### TASK PROMPT
Could you substitute "nation" for "country" in the records from the line with "collectors: H. F. Pittier" up to and including the line with "catalogue / barcode: US 951674-2", and give back only those lines with everything else unchanged?
Begin SUPPLIED INFORMATION
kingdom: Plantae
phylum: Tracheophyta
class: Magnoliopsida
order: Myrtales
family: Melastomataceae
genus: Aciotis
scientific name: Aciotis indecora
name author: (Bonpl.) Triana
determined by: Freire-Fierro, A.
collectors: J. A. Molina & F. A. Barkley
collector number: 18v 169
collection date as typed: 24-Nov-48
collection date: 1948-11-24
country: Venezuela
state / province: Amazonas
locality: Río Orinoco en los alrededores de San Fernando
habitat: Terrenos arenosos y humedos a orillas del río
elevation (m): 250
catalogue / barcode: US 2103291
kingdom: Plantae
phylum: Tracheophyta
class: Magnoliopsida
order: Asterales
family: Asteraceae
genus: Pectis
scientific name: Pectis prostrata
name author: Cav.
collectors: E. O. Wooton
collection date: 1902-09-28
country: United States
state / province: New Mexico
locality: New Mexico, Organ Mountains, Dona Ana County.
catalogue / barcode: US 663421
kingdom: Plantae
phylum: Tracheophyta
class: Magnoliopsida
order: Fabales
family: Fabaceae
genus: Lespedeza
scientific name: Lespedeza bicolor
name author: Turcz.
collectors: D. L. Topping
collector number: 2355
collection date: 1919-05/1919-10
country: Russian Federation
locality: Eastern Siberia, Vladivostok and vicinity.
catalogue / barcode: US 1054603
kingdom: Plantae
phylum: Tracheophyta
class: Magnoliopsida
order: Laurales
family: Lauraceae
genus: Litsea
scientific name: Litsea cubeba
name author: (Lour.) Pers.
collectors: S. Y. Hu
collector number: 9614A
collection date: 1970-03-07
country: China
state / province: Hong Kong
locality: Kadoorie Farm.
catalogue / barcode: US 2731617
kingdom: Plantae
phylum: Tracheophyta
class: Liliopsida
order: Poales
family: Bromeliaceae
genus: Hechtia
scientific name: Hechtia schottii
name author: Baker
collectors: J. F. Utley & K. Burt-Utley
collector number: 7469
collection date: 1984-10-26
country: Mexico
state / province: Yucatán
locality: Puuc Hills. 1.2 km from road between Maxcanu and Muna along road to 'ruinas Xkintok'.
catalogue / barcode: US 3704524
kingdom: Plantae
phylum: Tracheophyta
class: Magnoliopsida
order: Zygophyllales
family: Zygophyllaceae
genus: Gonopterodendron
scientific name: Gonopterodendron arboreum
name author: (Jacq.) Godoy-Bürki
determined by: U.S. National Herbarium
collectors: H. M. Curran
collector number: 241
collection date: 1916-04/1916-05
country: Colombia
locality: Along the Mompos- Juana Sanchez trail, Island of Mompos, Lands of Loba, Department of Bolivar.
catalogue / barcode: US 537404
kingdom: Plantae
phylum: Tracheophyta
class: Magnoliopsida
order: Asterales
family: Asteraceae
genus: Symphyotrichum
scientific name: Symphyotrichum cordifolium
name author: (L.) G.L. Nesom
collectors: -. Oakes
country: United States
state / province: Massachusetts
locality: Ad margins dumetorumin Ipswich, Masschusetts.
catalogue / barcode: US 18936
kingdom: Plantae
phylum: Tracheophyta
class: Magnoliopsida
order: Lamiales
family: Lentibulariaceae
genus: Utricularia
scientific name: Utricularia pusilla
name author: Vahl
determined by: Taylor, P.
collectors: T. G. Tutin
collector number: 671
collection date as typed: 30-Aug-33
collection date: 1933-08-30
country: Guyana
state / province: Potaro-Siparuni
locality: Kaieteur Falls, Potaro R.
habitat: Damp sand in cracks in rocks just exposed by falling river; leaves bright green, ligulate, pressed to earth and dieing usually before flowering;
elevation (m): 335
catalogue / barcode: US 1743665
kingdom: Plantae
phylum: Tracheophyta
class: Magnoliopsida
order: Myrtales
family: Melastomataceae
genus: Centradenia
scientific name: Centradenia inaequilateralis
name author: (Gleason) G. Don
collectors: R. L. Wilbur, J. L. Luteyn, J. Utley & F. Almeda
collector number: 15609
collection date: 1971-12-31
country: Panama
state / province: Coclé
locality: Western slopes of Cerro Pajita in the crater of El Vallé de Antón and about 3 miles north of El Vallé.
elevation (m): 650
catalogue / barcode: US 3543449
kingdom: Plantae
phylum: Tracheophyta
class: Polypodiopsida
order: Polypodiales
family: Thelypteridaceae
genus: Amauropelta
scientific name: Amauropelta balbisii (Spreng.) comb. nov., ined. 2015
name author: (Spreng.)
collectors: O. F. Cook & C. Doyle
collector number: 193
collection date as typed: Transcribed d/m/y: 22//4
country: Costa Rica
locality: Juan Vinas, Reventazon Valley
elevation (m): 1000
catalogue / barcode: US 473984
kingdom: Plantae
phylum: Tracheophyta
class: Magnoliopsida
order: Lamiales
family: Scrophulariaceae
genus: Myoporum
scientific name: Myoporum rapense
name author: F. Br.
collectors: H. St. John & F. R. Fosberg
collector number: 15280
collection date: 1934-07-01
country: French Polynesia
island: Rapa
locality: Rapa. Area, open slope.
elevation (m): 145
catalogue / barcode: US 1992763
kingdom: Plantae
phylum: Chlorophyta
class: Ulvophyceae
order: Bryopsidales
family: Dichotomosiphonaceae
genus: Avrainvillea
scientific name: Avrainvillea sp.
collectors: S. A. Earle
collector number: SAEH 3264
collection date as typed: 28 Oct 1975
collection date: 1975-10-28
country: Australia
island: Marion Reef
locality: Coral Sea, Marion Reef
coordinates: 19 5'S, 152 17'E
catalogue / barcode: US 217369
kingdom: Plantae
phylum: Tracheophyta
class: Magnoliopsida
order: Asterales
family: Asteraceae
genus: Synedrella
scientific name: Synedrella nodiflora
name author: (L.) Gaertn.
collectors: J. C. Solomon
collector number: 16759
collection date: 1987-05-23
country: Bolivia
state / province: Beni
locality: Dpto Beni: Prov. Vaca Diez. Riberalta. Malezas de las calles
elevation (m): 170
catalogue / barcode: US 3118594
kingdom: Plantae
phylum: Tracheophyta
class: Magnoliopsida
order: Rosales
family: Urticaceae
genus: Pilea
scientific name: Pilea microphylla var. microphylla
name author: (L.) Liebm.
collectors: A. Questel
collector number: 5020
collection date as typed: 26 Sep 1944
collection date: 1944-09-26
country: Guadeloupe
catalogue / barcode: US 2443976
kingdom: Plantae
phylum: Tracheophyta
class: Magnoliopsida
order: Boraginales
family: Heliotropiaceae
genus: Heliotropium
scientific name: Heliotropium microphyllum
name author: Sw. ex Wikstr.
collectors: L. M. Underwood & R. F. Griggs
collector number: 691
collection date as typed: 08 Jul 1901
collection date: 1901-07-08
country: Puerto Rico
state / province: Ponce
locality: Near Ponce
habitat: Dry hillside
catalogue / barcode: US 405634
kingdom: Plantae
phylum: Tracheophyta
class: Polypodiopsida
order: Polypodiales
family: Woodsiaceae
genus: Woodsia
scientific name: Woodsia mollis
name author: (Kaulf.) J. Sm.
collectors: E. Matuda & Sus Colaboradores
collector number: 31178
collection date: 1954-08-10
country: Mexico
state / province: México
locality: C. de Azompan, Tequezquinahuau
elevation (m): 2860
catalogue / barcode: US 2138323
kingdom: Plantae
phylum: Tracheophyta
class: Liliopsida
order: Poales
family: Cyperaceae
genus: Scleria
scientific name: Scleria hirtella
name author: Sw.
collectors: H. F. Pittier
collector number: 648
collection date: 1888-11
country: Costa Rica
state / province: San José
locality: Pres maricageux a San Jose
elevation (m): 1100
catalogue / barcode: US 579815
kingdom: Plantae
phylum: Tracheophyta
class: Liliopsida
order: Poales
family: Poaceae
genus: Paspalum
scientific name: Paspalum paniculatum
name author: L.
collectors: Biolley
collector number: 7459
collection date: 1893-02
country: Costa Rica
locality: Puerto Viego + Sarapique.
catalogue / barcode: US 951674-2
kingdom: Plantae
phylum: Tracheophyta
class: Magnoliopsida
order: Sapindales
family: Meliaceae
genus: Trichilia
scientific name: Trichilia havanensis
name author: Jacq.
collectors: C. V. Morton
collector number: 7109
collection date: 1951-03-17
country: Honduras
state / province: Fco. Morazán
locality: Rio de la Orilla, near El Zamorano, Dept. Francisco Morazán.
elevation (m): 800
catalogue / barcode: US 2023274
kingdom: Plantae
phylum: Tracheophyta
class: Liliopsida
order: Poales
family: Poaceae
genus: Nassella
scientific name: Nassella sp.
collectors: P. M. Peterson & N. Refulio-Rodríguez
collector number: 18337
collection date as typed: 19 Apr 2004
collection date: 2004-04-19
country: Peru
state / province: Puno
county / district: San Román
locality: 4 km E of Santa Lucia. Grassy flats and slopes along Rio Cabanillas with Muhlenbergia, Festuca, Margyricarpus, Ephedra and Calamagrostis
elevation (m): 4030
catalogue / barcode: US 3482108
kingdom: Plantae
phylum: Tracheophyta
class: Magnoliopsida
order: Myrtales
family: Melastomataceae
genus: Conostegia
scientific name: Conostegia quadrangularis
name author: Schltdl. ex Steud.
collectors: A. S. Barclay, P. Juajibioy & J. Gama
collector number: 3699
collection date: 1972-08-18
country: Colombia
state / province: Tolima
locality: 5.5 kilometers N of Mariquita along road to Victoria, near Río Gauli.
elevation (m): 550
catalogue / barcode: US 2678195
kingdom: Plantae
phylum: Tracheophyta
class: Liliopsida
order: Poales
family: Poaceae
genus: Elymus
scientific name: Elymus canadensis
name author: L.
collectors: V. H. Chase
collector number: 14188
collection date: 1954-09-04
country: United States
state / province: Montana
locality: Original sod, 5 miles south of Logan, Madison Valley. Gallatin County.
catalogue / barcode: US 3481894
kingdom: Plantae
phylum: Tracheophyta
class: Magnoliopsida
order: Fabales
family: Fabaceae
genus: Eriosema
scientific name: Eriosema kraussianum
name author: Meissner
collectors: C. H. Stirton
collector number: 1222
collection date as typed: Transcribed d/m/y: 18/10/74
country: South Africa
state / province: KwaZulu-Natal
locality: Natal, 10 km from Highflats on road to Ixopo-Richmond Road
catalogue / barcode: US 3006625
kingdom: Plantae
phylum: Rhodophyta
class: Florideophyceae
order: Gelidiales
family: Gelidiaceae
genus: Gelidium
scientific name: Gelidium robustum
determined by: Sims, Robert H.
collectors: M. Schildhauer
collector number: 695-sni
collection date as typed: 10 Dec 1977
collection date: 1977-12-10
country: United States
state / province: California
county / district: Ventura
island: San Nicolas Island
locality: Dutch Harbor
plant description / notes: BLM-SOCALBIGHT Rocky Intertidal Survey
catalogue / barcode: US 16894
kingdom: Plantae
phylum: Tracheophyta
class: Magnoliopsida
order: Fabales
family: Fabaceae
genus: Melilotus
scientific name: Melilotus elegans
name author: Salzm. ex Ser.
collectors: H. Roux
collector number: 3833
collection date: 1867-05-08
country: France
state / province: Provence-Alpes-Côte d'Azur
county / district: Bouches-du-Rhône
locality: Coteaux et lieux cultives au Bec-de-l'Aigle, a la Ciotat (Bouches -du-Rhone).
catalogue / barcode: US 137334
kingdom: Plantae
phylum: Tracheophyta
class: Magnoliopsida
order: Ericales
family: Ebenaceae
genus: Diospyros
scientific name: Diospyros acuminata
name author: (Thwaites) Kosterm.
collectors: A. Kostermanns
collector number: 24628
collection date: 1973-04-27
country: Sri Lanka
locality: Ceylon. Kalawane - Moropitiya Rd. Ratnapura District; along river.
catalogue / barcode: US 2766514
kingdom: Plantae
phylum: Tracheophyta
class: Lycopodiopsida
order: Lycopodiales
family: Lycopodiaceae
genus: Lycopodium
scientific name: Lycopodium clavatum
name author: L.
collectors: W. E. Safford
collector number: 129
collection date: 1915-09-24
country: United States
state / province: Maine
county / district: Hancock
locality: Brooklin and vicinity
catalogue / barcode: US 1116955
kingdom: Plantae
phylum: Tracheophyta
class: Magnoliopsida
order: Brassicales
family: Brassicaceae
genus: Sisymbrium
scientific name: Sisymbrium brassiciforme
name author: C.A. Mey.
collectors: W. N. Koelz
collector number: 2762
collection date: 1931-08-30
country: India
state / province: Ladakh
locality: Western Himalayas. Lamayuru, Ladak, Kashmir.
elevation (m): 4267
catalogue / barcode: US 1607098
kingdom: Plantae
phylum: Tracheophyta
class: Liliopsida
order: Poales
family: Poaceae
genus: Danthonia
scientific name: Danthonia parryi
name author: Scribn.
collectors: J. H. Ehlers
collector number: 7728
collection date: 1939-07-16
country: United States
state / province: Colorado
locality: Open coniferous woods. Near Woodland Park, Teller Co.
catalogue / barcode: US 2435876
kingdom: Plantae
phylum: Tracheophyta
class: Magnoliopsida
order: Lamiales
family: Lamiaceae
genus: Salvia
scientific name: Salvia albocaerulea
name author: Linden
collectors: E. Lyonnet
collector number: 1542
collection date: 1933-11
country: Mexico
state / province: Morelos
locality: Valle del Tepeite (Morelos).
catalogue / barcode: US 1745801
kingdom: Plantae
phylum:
End SUPPLIED INFORMATION
### THE RESULT
collectors: H. F. Pittier
collector number: 648
collection date: 1888-11
nation: Costa Rica
state / province: San José
locality: Pres maricageux a San Jose
elevation (m): 1100
catalogue / barcode: US 579815
kingdom: Plantae
phylum: Tracheophyta
class: Liliopsida
order: Poales
family: Poaceae
genus: Paspalum
scientific name: Paspalum paniculatum
name author: L.
collectors: Biolley
collector number: 7459
collection date: 1893-02
nation: Costa Rica
locality: Puerto Viego + Sarapique.
catalogue / barcode: US 951674-2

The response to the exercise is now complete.